In a sense it's worse than pthread_mutex_init
, actually. Because of Java's wait/notify you kind of need a paired mutex and condition variable to implement a monitor.
In practice, when implementing a JVM you hunt down and apply every single platform-specific optimisation in the book, and then invent some new ones, to make monitors as fast as possible. If you can't do a really fiendish job of that, you definitely aren't up to optimising garbage collection ;-)

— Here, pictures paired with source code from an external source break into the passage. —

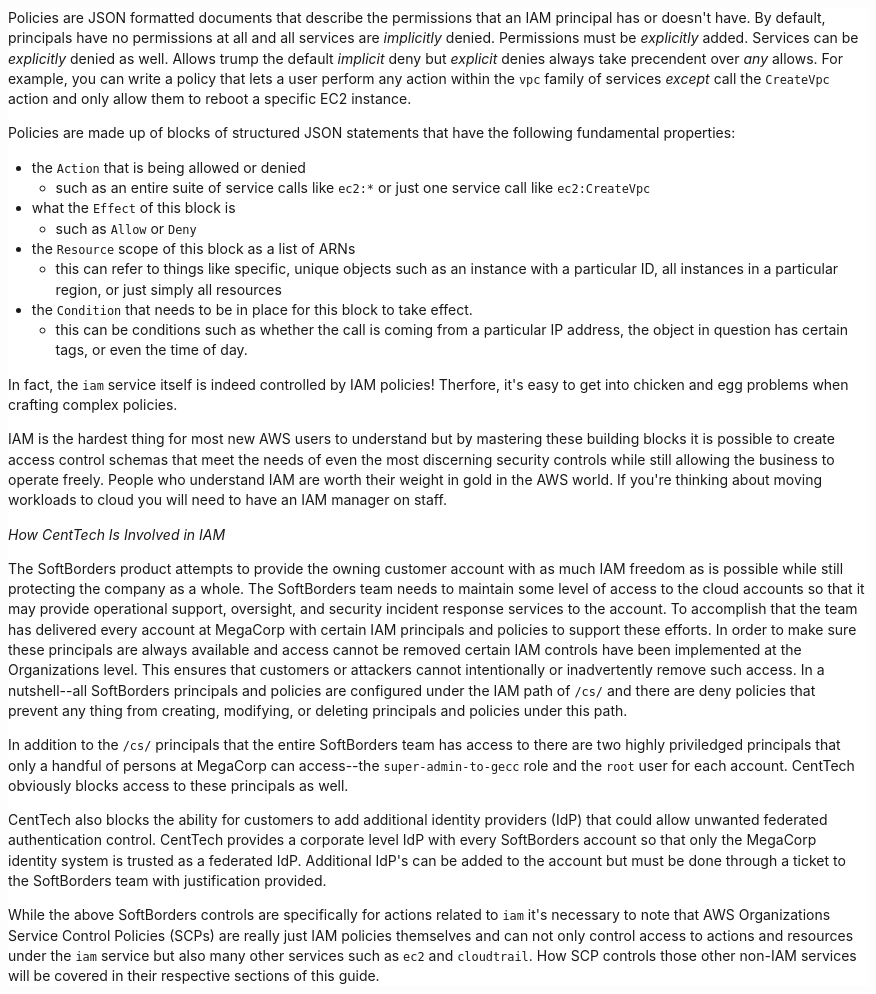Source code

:Policies are JSON formatted documents that describe the permissions that an IAM principal has or doesn't have. By default, principals have no permissions at all and all services are _implicitly_ denied. Permissions must be _explicitly_ added. Services can be _explicitly_ denied as well. Allows trump the default _implicit_ deny but _explicit_ denies always take precendent over _any_ allows. For example, you can write a policy that lets a user perform any action within the `vpc` family of services _except_ call the `CreateVpc` action and only allow them to reboot a specific EC2 instance. 

Policies are made up of blocks of structured JSON statements that have the following fundamental properties:
* the `Action` that is being allowed or denied
   * such as an entire suite of service calls like `ec2:*` or just one service call like `ec2:CreateVpc`
* what the `Effect` of this block is
   * such as `Allow` or `Deny`
* the `Resource` scope of this block as a list of ARNs
   * this can refer to things like specific, unique objects such as an instance with a particular ID, all instances in a particular region, or just simply all resources
* the `Condition` that needs to be in place for this block to take effect. 
   * this can be conditions such as whether the call is coming from a particular IP address, the object in question has certain tags, or even the time of day. 

In fact, the `iam` service itself is indeed controlled by IAM policies! Therfore, it's easy to get into chicken and egg problems when crafting complex policies. 

IAM is the hardest thing for most new AWS users to understand but by mastering these building blocks it is possible to create access control schemas that meet the needs of even the most discerning security controls while still allowing the business to operate freely. People who understand IAM are worth their weight in gold in the AWS world. If you're thinking about moving workloads to cloud you will need to have an IAM manager on staff.

_How CentTech Is Involved in IAM_

The SoftBorders product attempts to provide the owning customer account with as much IAM freedom as is possible while still protecting the company as a whole. The SoftBorders team needs to maintain some level of access to the cloud accounts so that it may provide operational support, oversight, and security incident response services to the account. To accomplish that the team has delivered every account at MegaCorp with certain IAM principals and policies to support these efforts. In order to make sure these principals are always available and access cannot be removed certain IAM controls have been implemented at the Organizations level. This ensures that customers or attackers cannot intentionally or inadvertently remove such access. In a nutshell--all SoftBorders principals and policies are configured under the IAM path of `/cs/` and there are deny policies that prevent any thing from creating, modifying, or deleting principals and policies under this path. 

In addition to the `/cs/` principals that the entire SoftBorders team has access to there are two highly priviledged principals that only a handful of persons at MegaCorp can access--the `super-admin-to-gecc` role and the `root` user for each account. CentTech obviously blocks access to these principals as well.  

CentTech also blocks the ability for customers to add additional identity providers (IdP) that could allow unwanted federated authentication control. CentTech provides a corporate level IdP with every SoftBorders account so that only the MegaCorp identity system is trusted as a federated IdP. Additional IdP's can be added to the account but must be done through a ticket to the SoftBorders team with justification provided. 

While the above SoftBorders controls are specifically for actions related to `iam` it's necessary to note that AWS Organizations Service Control Policies (SCPs) are really just IAM policies themselves and can not only control access to actions and resources under the `iam` service but also many other services such as `ec2` and `cloudtrail`. How SCP controls those other non-IAM services will be covered in their respective sections of this guide. 
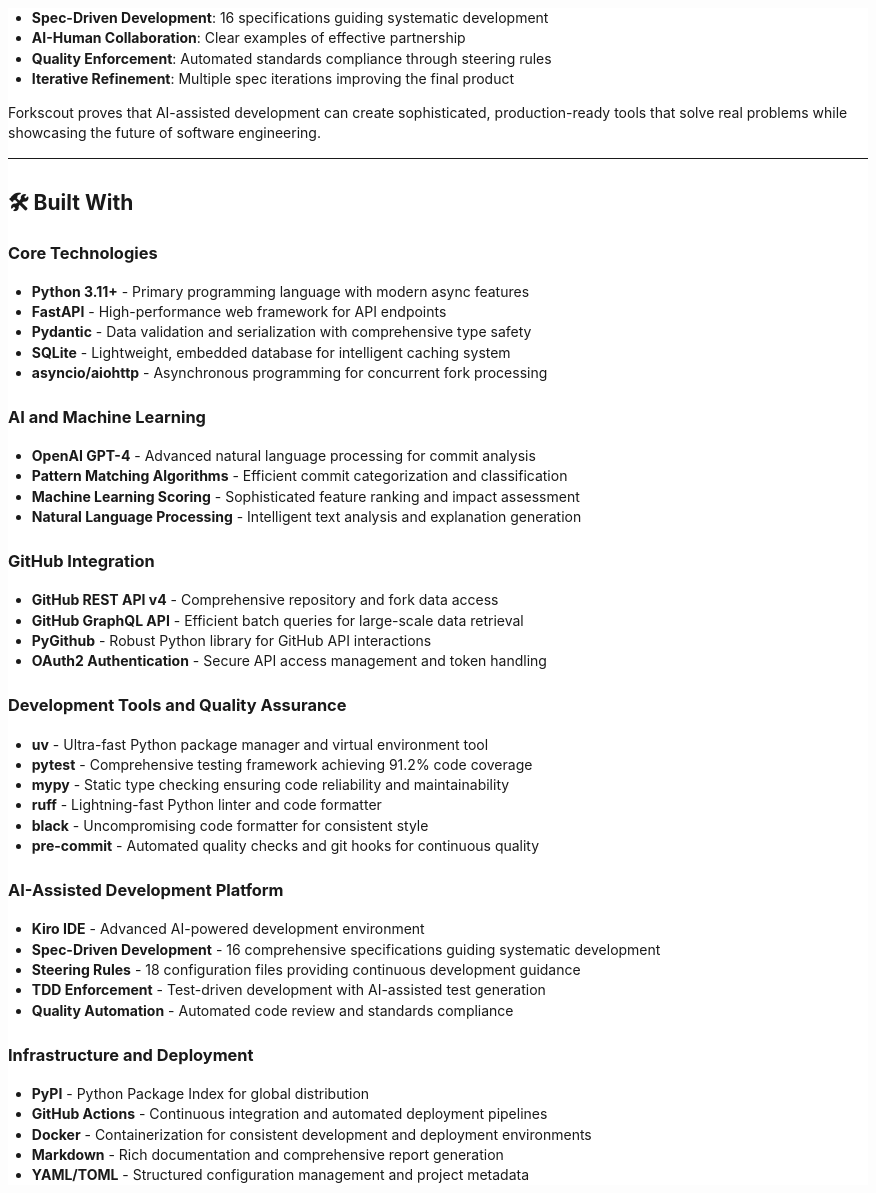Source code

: - **Spec-Driven Development**: 16 specifications guiding systematic development
- **AI-Human Collaboration**: Clear examples of effective partnership
- **Quality Enforcement**: Automated standards compliance through steering rules
- **Iterative Refinement**: Multiple spec iterations improving the final product

Forkscout proves that AI-assisted development can create sophisticated, production-ready tools that solve real problems while showcasing the future of software engineering.

---

## 🛠️ Built With

### Core Technologies
- **Python 3.11+** - Primary programming language with modern async features
- **FastAPI** - High-performance web framework for API endpoints
- **Pydantic** - Data validation and serialization with comprehensive type safety
- **SQLite** - Lightweight, embedded database for intelligent caching system
- **asyncio/aiohttp** - Asynchronous programming for concurrent fork processing

### AI and Machine Learning
- **OpenAI GPT-4** - Advanced natural language processing for commit analysis
- **Pattern Matching Algorithms** - Efficient commit categorization and classification
- **Machine Learning Scoring** - Sophisticated feature ranking and impact assessment
- **Natural Language Processing** - Intelligent text analysis and explanation generation

### GitHub Integration
- **GitHub REST API v4** - Comprehensive repository and fork data access
- **GitHub GraphQL API** - Efficient batch queries for large-scale data retrieval
- **PyGithub** - Robust Python library for GitHub API interactions
- **OAuth2 Authentication** - Secure API access management and token handling

### Development Tools and Quality Assurance
- **uv** - Ultra-fast Python package manager and virtual environment tool
- **pytest** - Comprehensive testing framework achieving 91.2% code coverage
- **mypy** - Static type checking ensuring code reliability and maintainability
- **ruff** - Lightning-fast Python linter and code formatter
- **black** - Uncompromising code formatter for consistent style
- **pre-commit** - Automated quality checks and git hooks for continuous quality

### AI-Assisted Development Platform
- **Kiro IDE** - Advanced AI-powered development environment
- **Spec-Driven Development** - 16 comprehensive specifications guiding systematic development
- **Steering Rules** - 18 configuration files providing continuous development guidance
- **TDD Enforcement** - Test-driven development with AI-assisted test generation
- **Quality Automation** - Automated code review and standards compliance

### Infrastructure and Deployment
- **PyPI** - Python Package Index for global distribution
- **GitHub Actions** - Continuous integration and automated deployment pipelines
- **Docker** - Containerization for consistent development and deployment environments
- **Markdown** - Rich documentation and comprehensive report generation
- **YAML/TOML** - Structured configuration management and project metadata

One observation is that not every object needs to have its own monitor. An object which isn't currently synchronised doesn't need one. So the JVM can create a pool of monitors, and each object could just have a pointer field, which is filled in when a thread actually wants to synchronise on the object (with a platform-specific atomic compare and swap operation, for instance). So the cost of monitor initialisation doesn't have to add to the cost of object creation. Assuming the memory is pre-cleared, object creation can be: decrement a pointer (plus some kind of bounds check, with a predicted-false branch to the code that runs gc and so on); fill in the type; call the most derived constructor. I think you can arrange for the constructor of Object to do nothing, but obviously a lot depends on the implementation.
In practice, the average Java application isn't synchronising on very many objects at any one time, so monitor pools are potentially a huge optimisation in time and memory.